#### [Exercise]
Lines that contain the string "right" are the ones to list; copy all of them from the records.

#### [Supplied material]
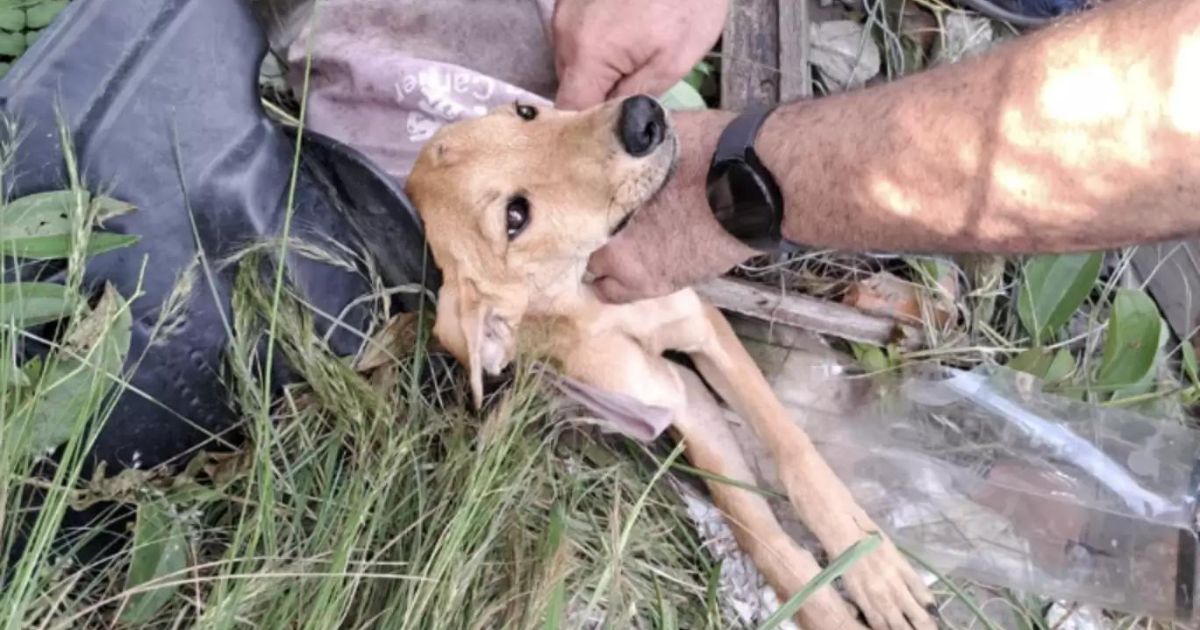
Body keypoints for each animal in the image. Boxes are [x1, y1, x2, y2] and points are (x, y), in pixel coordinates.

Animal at [403, 94, 936, 628]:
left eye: (525, 113)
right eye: (515, 217)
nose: (641, 118)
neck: (592, 301)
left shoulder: (704, 329)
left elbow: (795, 452)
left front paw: (872, 567)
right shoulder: (678, 397)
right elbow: (755, 529)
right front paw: (827, 607)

#### [Solution to the exercise]
right eye: (515, 217)
right shoulder: (678, 397)
right elbow: (755, 529)
right front paw: (827, 607)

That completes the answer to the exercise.